Has there ever been talk of bringing one of them to the screen? “Yeah, every so often someone will say, ‘That would make a great TV series’.

“I just say, ‘Off you go. If you want to, it would be lovely’.

“I don’t think that I’d be involved in the writing of it because if I’ve written the book, that was the way I wanted to tell that story.

“This morning I was thinking, ‘Jesus, am I ever going to get back to it?’

“I started a novel about five years ago and I’m stalled on it and it’s not that I don’t know what happens next, I’m just not sitting down and doing it.

“And so once the show is up, I hope I’ll return to that.

“Again, it’s a bit of a mystery as well, a bit of a thriller.

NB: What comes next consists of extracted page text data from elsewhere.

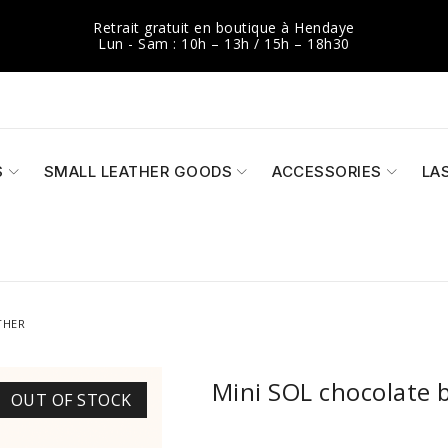
Retrait gratuit en boutique à Hendaye
Lun - Sam : 10h – 13h / 15h – 18h30
S
SMALL LEATHER GOODS
ACCESSORIES
LA
THER
Mini SOL chocolate b
OUT OF STOCK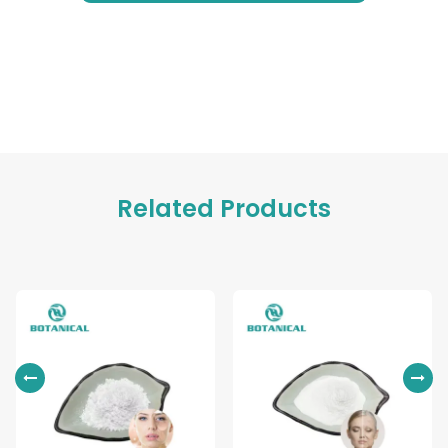
Related Products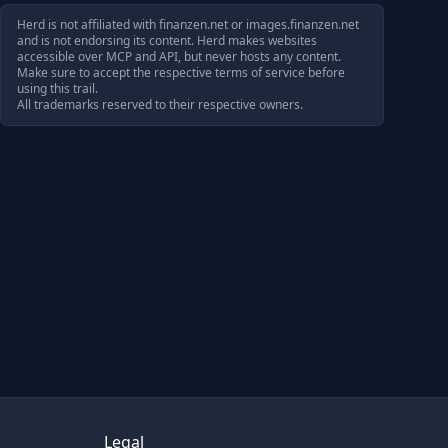
Herd is not affiliated with
finanzen.net
or
images.finanzen.net
and is not endorsing its content. Herd makes websites
accessible over MCP and API, but never hosts any content.
Make sure to accept the respective terms of service before
using this trail.
All trademarks reserved to their respective owners.
Legal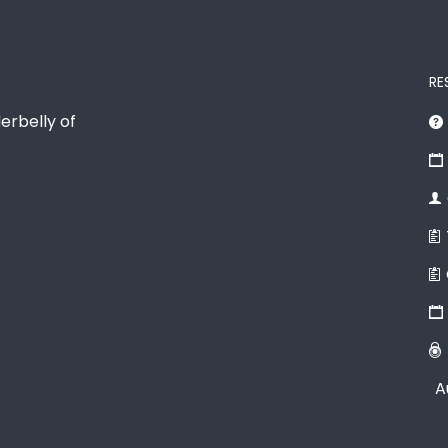
RE
erbelly of
A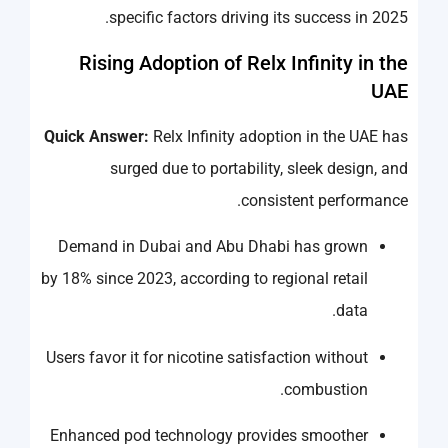
specific factors driving its success in 2025.
Rising Adoption of Relx Infinity in the
UAE
Quick Answer:
Relx Infinity adoption in the UAE has
surged due to portability, sleek design, and
consistent performance.
Demand in Dubai and Abu Dhabi has grown
by 18% since 2023, according to regional retail
data.
Users favor it for nicotine satisfaction without
combustion.
Enhanced pod technology provides smoother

“So I will hopefully be all inspired by having been in something of a thriller on the stage.

“Hopefully, it’ll encourage me.

“I find that all of the different kinds of work that I do as an actor, they all help with the writing.

“It all feeds into each different job and I think that’s one of the wonderful things about this show. It’s the introduction to a whole other world for everyone, and you’ll be so glad that you came along because you’ll know about one of the great forgotten heroes of another century and we are living longer on the back of something that he did.

“People will be discovering him afresh and they will never forget him after this, which is wonderful.

“And I think if you enjoy the show, you’ll be feeling grateful to him so he’s back. He’s back. He’s forgotten no longer.”

Dr Semmelweis is at the Harold Pinter Theatre until 7 October.